• [Data]:
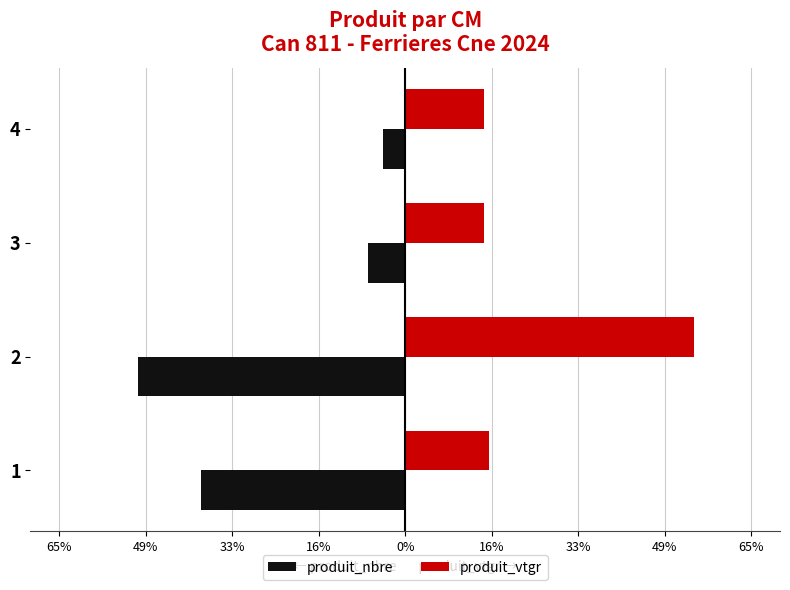

What is the greatest value displayed?

54.4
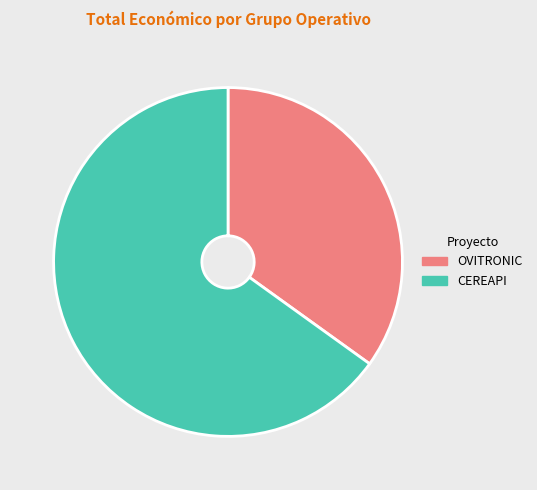

Between CEREAPI and OVITRONIC, which is larger?

CEREAPI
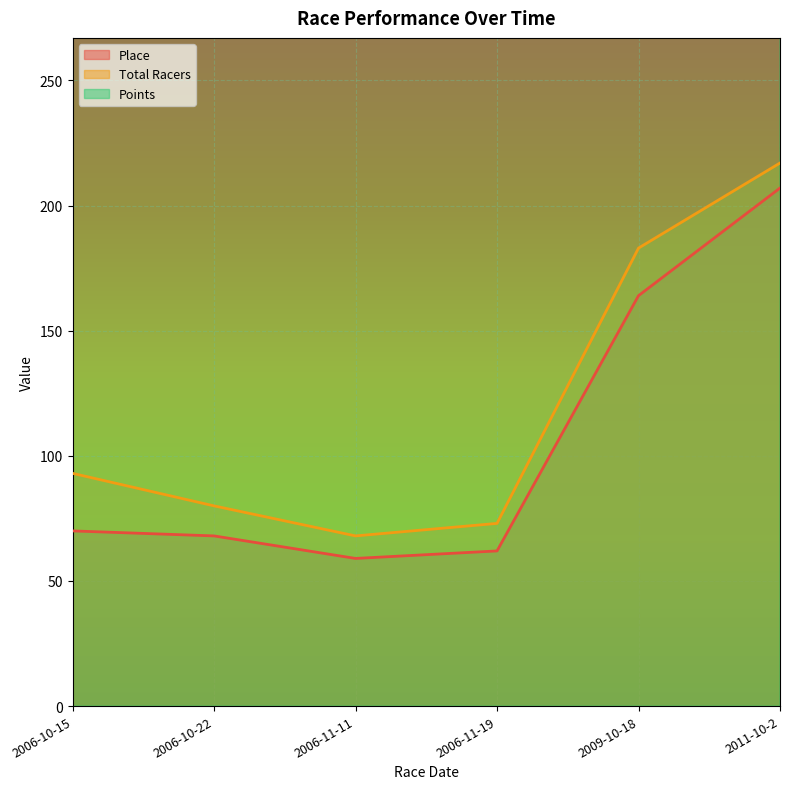

Rank the series at 2006-10-22 from highest to lowest value.

Points, Total Racers, Place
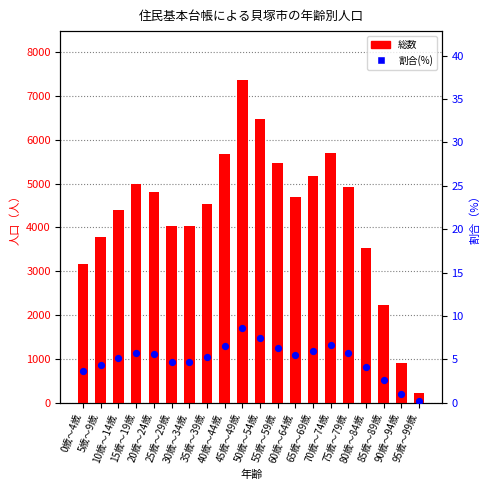

What are all the series names shown in the legend?

総数, 割合(%)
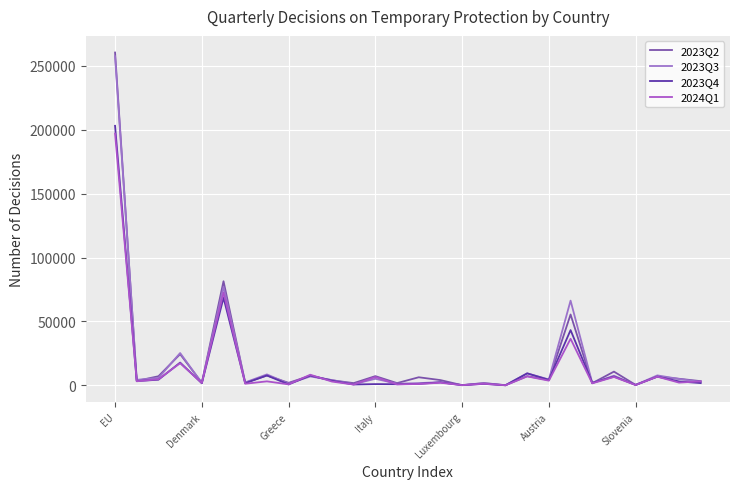

At which label does 2023Q4 first exceed 3090?

EU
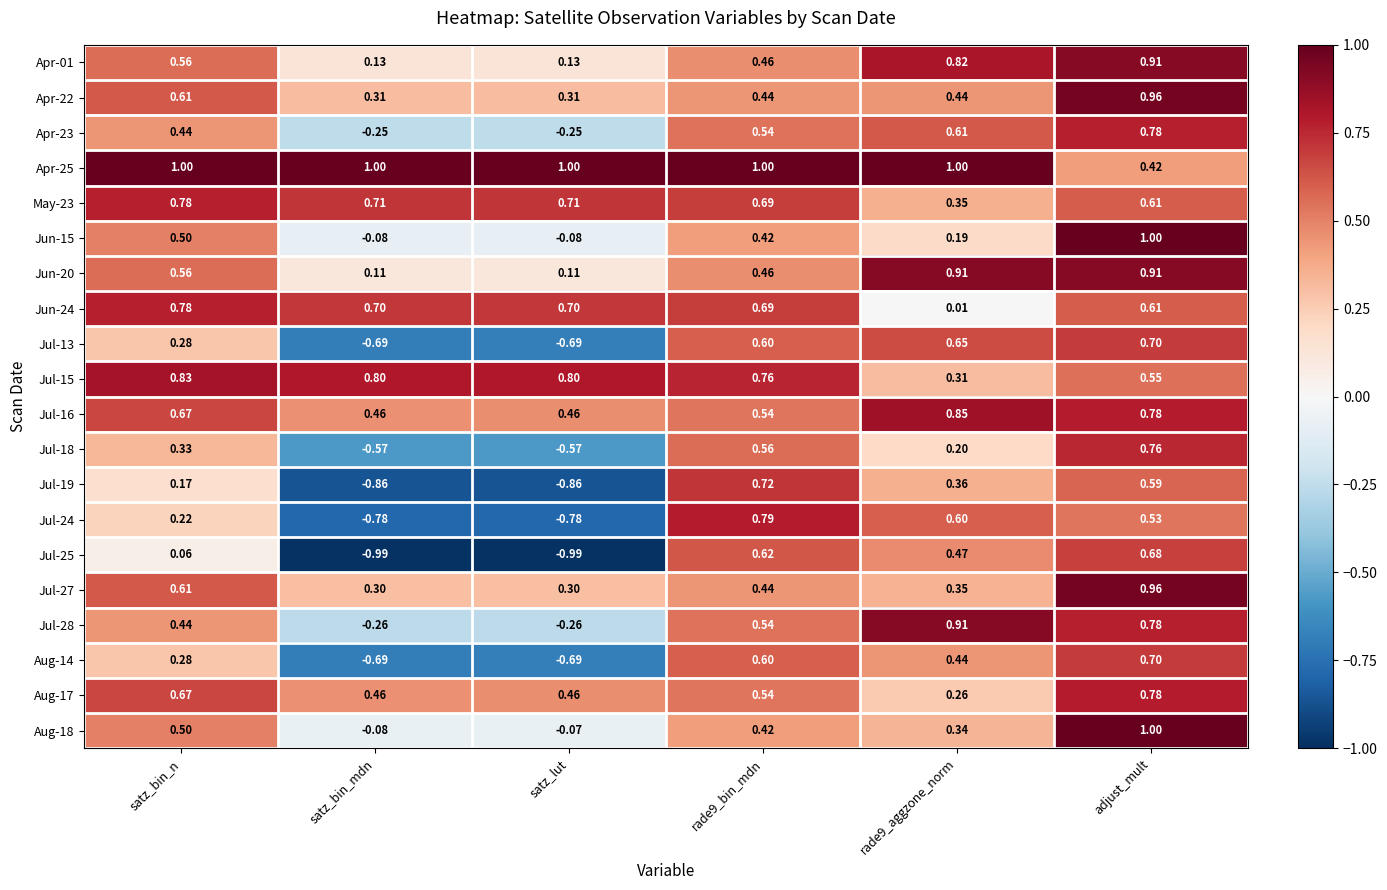

At which category is the sum across all series the highest?

adjust_mult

• [Task statement]: Copy the listing above word for word, leaving out the pictures.

• [Task answer]:
What is the greatest value displayed?

54.4

Between CEREAPI and OVITRONIC, which is larger?

CEREAPI

Rank the series at 2006-10-22 from highest to lowest value.

Points, Total Racers, Place

What are all the series names shown in the legend?

総数, 割合(%)

At which label does 2023Q4 first exceed 3090?

EU

At which category is the sum across all series the highest?

adjust_mult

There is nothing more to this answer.